Emerging stocks rose, posting the biggest weekly advance since January, as better-than-forecast U.S. jobs data bolstered optimism about global economic growth. Commodity companies paced rallies from Russia to Brazil.
Vale SA, the third-largest mining company, added 1.4 percent in Sao Paulo, while natural gas producer OAO Gazprom led gains in Moscow. Philippine stocks surged to a record as the nation won its second investment-grade debt rating, Turkey’s benchmark index gained a ninth day, and Malaysian shares sank before elections. African Bank Investments Ltd. fell the most since 1998 in Johannesburg after saying profit will drop.
The MSCI Emerging Markets Index rose 0.5 percent to 1,042.26 in New York, extending a weekly gain to 2 percent. Stocks climbed as data showed U.S. employment picked up more than forecast last month and the jobless rate unexpectedly declined to a four-year low. The Dow Jones Industrial Average briefly advanced above 15,000 for the first time.

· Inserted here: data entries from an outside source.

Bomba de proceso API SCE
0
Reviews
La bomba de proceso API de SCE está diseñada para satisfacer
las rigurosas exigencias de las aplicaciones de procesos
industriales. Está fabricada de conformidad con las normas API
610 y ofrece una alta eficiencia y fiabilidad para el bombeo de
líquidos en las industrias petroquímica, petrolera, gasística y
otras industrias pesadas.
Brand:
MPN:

“The market needed a good jobs report and we got it,” Alan Gayle, senior strategist at RidgeWorth Capital Management, said by phone from Atlanta. His firm oversees about $48 billion. “U.S. growth is proceeding and that’s going to provide a lift to global stocks, including emerging markets.”
All 10 groups in the emerging-market index rose today as commodity gauges added at least 0.8 percent. The broad gauge has lost 1.2 percent this year, compared with an 11 percent increase in the MSCI World Index of developed-country stocks. The emerging-markets measure trades at 10.9 times 12-month projected profit, compared with the MSCI World’s 14.4 times, according to data compiled by Bloomberg.

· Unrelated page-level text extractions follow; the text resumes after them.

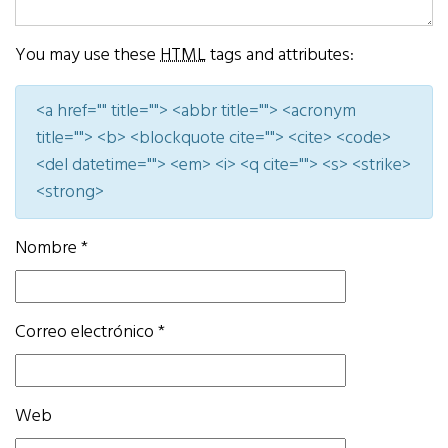
You may use these
HTML
tags and attributes:
<a href="" title=""> <abbr title=""> <acronym
title=""> <b> <blockquote cite=""> <cite> <code>
<del datetime=""> <em> <i> <q cite=""> <s> <strike>
<strong>
Nombre
*
Correo electrónico
*
Web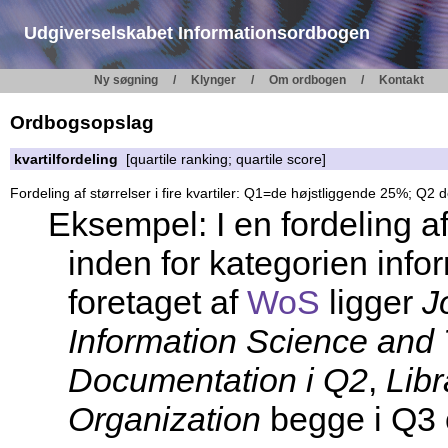
Udgiverselskabet Informationsordbogen
Ny søgning
Klynger
Om ordbogen
Kontakt
Ordbogsopslag
kvartilfordeling
[quartile ranking; quartile score]
Fordeling af størrelser i fire kvartiler: Q1=de højstliggende 25%; 
Eksempel: I en fordeling af 
inden for kategorien info
foretaget af
WoS
ligger
J
Information Science and
Documentation i Q2
,
Libr
Organization
begge i Q3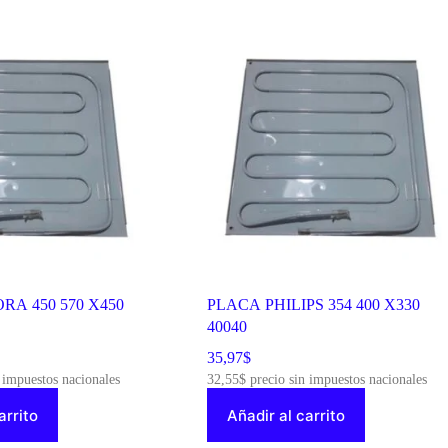
A 450 570 X450
PLACA PHILIPS 354 400 X330
40040
35,97
$
 impuestos nacionales
32,55
$
precio sin impuestos nacionales
arrito
Añadir al carrito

The iShares MSCI Emerging Markets Index exchange-traded fund gained 0.8 percent to $43.52. The Chicago Board Options Exchange Emerging Markets ETF Volatility Index, a measure of options prices on the fund and expectations of price swings, lost 5.7 percent to 18.19.
Brazil’s Ibovespa rose 0.3 percent today, extending its weekly rally to 2.3 percent, as Vale led gains by raw-material producers after commodities prices jumped. Mexico’s IPC Index climbed the most since April 23.
Russia’s Micex Index jumped 2.3 percent as Gazprom contributed the most to the advance in the measure of developing nations. Benchmark gauges in Hungary and the Czech Republic gained, while stocks in Poland retreated. Turkish stocks extended a nine-day rally to 7.3 percent.
South African lenders offering unsecured credit plunged as African Bank Investments, the nation’s largest provider of loans not backed by assets, plunged 18 percent.
China’s stocks rose as Poly Real Estate Group Co. and Haitong Securities Co. advanced at least 1.4 percent. The Shanghai Composite Index jumped 1.4 percent, while the Hang Seng China Enterprises Index of mainland Chinese companies listed in Hong Kong rose 0.2 percent.
South Korea’s Kospi Index added 0.4 percent. Mando Corp., which makes automotive parts, surged 11 percent in Seoul, leading gains in the emerging-markets index.
Indian stocks fell from a three-month high, paring a weekly gain, as the central bank said there’s “little space” for further monetary easing after cutting interest rates for a third straight policy meeting.
The benchmark Philippine Stock Exchange Index advanced 1.7 percent in Manila. The FTSE Bursa Malaysia KLCI Index sank 1.1 percent, the most since Feb. 6.
The extra yield investors demand to own emerging-market debt over U.S. Treasuries dropped ten basis points, or 0.1 percentage point, to 268 basis points, according to JPMorgan’s EMBI Global Diversified Index.